Because long COVID affects patients in different ways and degrees, there is no standard assessment protocol.

“Ideally, every patient should have an in-person consultation, including a full history, clinical examination and review of comorbidities and social circumstances,” Greenhalgh and colleagues wrote. “Initial investigations are guided by the predominant symptoms and are primarily directed at excluding serious alternative diagnoses.”

For fatigue, the researchers recommended excluding other potential causes, ensuring bloods are appropriate, and monitoring symptom severity and relapse patterns.

Management

Like assessments, there is no standard protocol for long COVID treatment. According to Greenhalgh and colleagues, much of the current medications are directed at symptom control. Additional main components of management that the researchers advised include holistic care, supportiveness and monitoring treatable complications.

The researchers explained that physicians can help patients with long COVID by listening and validating their experiences, making a diagnosis and exclusions, encouraging self-management, managing symptoms and monitoring their progress.
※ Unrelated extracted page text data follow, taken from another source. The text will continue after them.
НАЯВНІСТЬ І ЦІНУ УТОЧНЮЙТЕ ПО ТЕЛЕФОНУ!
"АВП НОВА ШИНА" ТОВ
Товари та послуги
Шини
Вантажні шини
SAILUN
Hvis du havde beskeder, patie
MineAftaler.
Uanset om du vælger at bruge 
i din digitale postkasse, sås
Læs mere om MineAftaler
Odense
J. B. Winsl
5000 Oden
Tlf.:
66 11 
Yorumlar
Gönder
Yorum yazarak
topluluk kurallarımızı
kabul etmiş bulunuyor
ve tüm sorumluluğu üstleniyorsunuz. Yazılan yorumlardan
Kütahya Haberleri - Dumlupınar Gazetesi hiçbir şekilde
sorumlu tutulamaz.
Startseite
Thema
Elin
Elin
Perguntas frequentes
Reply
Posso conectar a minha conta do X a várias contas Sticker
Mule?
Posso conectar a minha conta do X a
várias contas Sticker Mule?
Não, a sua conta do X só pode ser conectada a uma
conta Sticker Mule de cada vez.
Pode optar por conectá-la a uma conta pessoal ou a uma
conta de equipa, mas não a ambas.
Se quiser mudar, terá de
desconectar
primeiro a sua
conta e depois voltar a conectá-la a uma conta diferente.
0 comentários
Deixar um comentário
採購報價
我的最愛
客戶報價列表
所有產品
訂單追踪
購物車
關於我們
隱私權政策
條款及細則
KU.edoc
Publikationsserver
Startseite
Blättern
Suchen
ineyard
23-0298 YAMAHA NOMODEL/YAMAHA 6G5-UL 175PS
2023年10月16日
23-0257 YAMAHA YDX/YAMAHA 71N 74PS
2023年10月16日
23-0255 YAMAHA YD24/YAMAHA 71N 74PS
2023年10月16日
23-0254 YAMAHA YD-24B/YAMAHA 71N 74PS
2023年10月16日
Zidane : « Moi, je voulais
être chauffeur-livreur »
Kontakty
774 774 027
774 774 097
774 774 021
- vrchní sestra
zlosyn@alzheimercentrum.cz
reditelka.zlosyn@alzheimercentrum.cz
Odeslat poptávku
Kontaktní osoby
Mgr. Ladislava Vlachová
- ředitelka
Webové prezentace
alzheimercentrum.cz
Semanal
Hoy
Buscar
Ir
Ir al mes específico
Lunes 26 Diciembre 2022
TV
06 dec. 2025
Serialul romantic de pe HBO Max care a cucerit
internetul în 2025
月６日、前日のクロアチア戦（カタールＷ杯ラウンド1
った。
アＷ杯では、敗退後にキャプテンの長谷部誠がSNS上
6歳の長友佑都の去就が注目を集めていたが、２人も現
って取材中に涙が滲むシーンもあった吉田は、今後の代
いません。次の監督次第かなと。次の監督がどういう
Greenhalgh and colleagues said that COVID-19 vaccines may also help long COVID symptoms, and primary care physicians should discuss them with those who are unvaccinated, informing them that “improvement may be modest and not all patients benefit.”

Recovery time can vary, though two-thirds of patients with persisting symptoms at 4 weeks can expect to recover by 12 weeks.

“Those still unwell at 12 weeks may benefit from specialist multidisciplinary care,” the researchers wrote. “They may still improve, albeit at a slower rate, but many patients appear to plateau, and their illness course may fluctuate with exacerbations triggered by physical or mental stress.”